Exercise objective:
Take the records below from their first line to the line with "Remember, while this", and restate those lines word for word.
──────── Material for this task ────────
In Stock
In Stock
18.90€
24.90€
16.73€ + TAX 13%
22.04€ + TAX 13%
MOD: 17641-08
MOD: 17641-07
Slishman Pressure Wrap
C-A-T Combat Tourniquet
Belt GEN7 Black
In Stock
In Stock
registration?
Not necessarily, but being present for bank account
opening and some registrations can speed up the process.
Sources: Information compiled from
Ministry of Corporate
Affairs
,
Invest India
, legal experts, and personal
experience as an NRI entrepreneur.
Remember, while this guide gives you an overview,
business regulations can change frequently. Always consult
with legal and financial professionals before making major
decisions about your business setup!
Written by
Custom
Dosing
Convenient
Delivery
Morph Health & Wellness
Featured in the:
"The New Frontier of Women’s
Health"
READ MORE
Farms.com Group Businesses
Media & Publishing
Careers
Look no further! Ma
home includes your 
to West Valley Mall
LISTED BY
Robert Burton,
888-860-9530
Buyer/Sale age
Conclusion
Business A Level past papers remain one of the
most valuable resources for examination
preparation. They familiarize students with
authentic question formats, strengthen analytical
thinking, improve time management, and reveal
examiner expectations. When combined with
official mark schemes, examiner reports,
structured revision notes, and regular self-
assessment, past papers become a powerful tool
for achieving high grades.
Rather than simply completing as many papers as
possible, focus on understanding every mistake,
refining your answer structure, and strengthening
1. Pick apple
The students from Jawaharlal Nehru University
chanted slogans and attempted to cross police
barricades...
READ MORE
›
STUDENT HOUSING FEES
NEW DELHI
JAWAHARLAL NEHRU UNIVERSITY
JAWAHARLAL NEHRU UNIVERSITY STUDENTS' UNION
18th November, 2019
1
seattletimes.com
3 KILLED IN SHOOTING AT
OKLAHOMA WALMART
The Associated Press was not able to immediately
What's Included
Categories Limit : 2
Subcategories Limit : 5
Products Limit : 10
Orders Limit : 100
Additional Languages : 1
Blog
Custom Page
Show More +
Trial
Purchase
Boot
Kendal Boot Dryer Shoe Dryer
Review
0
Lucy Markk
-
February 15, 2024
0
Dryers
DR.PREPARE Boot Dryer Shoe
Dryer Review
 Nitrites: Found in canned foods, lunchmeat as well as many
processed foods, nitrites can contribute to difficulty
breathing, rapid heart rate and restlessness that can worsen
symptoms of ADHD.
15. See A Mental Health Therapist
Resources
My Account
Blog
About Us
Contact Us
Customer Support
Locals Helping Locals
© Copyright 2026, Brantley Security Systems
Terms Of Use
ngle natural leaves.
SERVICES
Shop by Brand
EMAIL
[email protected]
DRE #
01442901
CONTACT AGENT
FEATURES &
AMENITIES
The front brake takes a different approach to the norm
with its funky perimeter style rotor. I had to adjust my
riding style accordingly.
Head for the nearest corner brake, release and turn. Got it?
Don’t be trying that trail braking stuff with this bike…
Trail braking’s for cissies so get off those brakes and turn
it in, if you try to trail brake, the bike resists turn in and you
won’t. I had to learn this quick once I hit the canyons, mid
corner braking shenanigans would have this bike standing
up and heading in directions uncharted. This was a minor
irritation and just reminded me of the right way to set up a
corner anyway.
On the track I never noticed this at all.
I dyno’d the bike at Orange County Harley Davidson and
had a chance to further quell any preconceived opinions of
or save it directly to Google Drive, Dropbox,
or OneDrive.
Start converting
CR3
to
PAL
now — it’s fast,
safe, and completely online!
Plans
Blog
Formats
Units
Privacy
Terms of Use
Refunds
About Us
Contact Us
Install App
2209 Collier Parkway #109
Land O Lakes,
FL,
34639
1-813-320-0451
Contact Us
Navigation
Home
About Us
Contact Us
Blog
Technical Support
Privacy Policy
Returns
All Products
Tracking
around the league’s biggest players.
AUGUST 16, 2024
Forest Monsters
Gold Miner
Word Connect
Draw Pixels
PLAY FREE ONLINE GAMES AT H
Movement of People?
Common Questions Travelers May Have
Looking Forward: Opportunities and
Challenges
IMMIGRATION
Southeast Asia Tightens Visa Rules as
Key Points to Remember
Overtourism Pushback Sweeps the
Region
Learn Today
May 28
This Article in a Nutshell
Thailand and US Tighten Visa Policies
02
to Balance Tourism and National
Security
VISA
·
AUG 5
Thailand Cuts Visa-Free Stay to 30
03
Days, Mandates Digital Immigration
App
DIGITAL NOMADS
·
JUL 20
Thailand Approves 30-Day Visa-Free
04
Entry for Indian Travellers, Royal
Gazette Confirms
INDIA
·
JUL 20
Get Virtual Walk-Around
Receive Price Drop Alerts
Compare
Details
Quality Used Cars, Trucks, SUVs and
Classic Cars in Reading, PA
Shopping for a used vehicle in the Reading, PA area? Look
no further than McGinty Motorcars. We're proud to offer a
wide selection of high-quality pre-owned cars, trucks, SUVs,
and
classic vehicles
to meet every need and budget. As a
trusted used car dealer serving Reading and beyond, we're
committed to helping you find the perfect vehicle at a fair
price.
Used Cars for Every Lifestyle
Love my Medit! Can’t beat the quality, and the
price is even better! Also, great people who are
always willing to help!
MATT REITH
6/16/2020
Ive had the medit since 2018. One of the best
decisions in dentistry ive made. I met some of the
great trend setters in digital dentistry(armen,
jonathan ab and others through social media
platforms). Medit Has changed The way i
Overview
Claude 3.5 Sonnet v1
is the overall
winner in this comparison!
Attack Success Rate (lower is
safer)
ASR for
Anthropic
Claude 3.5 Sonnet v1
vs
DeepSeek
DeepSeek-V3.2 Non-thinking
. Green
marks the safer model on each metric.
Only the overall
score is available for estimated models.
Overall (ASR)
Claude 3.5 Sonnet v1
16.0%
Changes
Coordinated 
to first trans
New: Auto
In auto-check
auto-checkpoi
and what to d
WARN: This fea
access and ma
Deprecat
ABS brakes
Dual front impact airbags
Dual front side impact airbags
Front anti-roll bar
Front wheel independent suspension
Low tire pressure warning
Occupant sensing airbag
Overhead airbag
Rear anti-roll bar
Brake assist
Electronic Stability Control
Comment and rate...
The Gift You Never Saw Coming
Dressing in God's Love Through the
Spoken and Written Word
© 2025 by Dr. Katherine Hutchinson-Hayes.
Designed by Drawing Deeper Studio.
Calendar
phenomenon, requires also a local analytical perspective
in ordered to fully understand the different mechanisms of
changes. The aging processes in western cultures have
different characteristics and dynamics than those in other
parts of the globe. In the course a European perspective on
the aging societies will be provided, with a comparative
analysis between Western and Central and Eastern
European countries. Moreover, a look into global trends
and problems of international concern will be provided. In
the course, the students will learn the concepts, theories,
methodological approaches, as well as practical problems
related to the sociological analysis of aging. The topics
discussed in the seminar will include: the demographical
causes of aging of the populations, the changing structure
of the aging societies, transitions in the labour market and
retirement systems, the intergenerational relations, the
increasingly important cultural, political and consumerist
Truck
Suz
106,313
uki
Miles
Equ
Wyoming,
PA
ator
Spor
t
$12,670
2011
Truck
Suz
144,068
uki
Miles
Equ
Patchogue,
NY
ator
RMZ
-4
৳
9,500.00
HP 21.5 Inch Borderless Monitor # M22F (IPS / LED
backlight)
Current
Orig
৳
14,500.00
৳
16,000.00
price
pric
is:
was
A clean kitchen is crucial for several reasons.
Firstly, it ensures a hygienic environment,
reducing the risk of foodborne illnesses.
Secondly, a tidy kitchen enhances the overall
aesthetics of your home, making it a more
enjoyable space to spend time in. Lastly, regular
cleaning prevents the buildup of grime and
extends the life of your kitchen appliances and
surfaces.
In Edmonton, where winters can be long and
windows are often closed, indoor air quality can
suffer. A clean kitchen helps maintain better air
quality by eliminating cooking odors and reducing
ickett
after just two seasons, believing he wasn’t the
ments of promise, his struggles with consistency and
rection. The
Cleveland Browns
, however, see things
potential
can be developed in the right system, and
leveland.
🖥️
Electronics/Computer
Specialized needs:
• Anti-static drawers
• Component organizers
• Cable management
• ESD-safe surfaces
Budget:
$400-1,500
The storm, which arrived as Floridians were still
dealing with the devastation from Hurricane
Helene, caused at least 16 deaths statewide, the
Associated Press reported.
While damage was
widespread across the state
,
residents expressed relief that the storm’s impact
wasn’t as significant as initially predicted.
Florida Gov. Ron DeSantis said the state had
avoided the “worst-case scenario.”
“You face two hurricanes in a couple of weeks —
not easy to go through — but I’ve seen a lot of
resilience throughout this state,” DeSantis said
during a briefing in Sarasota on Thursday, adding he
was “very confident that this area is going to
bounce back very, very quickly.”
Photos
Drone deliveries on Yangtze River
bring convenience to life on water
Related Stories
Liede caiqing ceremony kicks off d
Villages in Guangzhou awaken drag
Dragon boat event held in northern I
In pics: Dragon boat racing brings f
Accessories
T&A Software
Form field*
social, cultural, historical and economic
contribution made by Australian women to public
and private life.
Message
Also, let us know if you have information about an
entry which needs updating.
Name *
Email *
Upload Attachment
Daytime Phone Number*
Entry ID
────────
Answer box:
In Stock
In Stock
18.90€
24.90€
16.73€ + TAX 13%
22.04€ + TAX 13%
MOD: 17641-08
MOD: 17641-07
Slishman Pressure Wrap
C-A-T Combat Tourniquet
Belt GEN7 Black
In Stock
In Stock
registration?
Not necessarily, but being present for bank account
opening and some registrations can speed up the process.
Sources: Information compiled from
Ministry of Corporate
Affairs
,
Invest India
, legal experts, and personal
experience as an NRI entrepreneur.
Remember, while this guide gives you an overview,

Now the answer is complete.